### SOURCE TEXT
AT&T and Verizon are hardly hurting revenue-wise now are they? I can see people grumbling on the boards every day about the ever-changing plans and caps. Do the big two have such a captive audience that they can constantly push up prices? Will people stand for it?

DCITDave 12/5/2012 | 5:23:28 PM
re: Finding a Data Cap That Fits

Correct. I think investors are the key constituent for publicly-held telcos. 


Investors want to see growth even in saturated markets. The only way to get growth out of a relatively fixed subscriber base is the jack around with fees, broadband charges and pricing.


Interestingly, policy and charging changes can help increase average revenue per user (for the most data-hungry users) while helping other customers pay less for using less.


So I think the formulas will keep changing and consumers will have to be more vocal about what is working and what's not.

sarahthomas1011 12/5/2012 | 5:23:27 PM
re: Finding a Data Cap That Fits

You make a really good point, but consumers also have more options than before. I think if AT&T and Verizon keep making data pricing changes like they have, their customers may start to look more seriously at Sprint (as long as it keeps unlimited), T-Mobile and maybe even these new MVNOs that are launching now.

DCITDave 12/5/2012 | 5:23:25 PM
re: Finding a Data Cap That Fits

I think the cost to consumers to churn, especially smartphone customers, is really high so it will take more than an all-you-can-eat data plan at a competitor option to make most people switch.


Also, i wonder how many "new" customers to MVNOs are just getting a second phone for personal use, a side business, etc. Given that the TIA is predicting 110 percent wireless penetration in the US by 2015, it seems there will be enough room for dozens of different approaches to data pricing.

### GIVEN TASK 1
Duplicate the part of the data cap discussion between "sarahthomas1011 12/5/2012 |" and "are launching now.", inclusive.

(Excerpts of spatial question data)
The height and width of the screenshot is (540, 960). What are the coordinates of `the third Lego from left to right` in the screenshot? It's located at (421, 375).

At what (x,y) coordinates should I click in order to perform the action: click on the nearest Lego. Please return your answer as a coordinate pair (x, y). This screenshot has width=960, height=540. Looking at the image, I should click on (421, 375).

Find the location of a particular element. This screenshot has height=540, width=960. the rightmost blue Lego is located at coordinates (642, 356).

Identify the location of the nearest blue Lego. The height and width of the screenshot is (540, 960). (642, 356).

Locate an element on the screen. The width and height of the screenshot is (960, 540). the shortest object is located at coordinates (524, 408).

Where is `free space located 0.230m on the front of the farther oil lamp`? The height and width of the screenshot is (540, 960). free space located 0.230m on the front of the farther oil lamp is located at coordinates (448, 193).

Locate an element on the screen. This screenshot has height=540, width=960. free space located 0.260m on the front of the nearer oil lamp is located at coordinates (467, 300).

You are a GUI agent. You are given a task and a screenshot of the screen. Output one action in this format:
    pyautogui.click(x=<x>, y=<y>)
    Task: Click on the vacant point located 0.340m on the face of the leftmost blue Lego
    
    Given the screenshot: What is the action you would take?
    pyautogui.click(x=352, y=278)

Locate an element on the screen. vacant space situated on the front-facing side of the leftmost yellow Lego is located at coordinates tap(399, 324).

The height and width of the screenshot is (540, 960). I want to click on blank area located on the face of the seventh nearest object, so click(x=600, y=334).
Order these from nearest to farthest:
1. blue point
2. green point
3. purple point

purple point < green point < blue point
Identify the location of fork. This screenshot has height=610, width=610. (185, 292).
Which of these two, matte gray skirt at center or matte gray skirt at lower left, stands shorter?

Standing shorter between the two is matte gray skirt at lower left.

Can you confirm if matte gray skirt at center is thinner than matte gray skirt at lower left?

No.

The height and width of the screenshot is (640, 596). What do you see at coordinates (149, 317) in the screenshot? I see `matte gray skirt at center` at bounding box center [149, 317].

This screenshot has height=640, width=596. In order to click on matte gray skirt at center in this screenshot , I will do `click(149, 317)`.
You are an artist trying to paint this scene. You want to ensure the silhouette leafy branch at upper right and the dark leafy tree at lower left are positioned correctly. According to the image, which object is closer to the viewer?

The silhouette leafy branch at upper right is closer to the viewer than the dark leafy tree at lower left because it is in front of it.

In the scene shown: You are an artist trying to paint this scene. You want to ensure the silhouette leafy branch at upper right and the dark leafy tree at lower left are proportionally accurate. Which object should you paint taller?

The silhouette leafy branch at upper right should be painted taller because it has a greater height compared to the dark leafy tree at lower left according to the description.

### GIVEN TASK 2
In the listing, swap "oil lamp" for "lantern" in the lines between those holding "Locate an element on the screen. This" and "pyautogui.click(x=352, y=278)", inclusive. Return only those lines, otherwise unchanged.

### EXERCISE RESULT 1
sarahthomas1011 12/5/2012 | 5:23:27 PM
re: Finding a Data Cap That Fits

You make a really good point, but consumers also have more options than before. I think if AT&T and Verizon keep making data pricing changes like they have, their customers may start to look more seriously at Sprint (as long as it keeps unlimited), T-Mobile and maybe even these new MVNOs that are launching now.

### EXERCISE RESULT 2
Locate an element on the screen. This screenshot has height=540, width=960. free space located 0.260m on the front of the nearer lantern is located at coordinates (467, 300).

You are a GUI agent. You are given a task and a screenshot of the screen. Output one action in this format:
    pyautogui.click(x=<x>, y=<y>)
    Task: Click on the vacant point located 0.340m on the face of the leftmost blue Lego
    
    Given the screenshot: What is the action you would take?
    pyautogui.click(x=352, y=278)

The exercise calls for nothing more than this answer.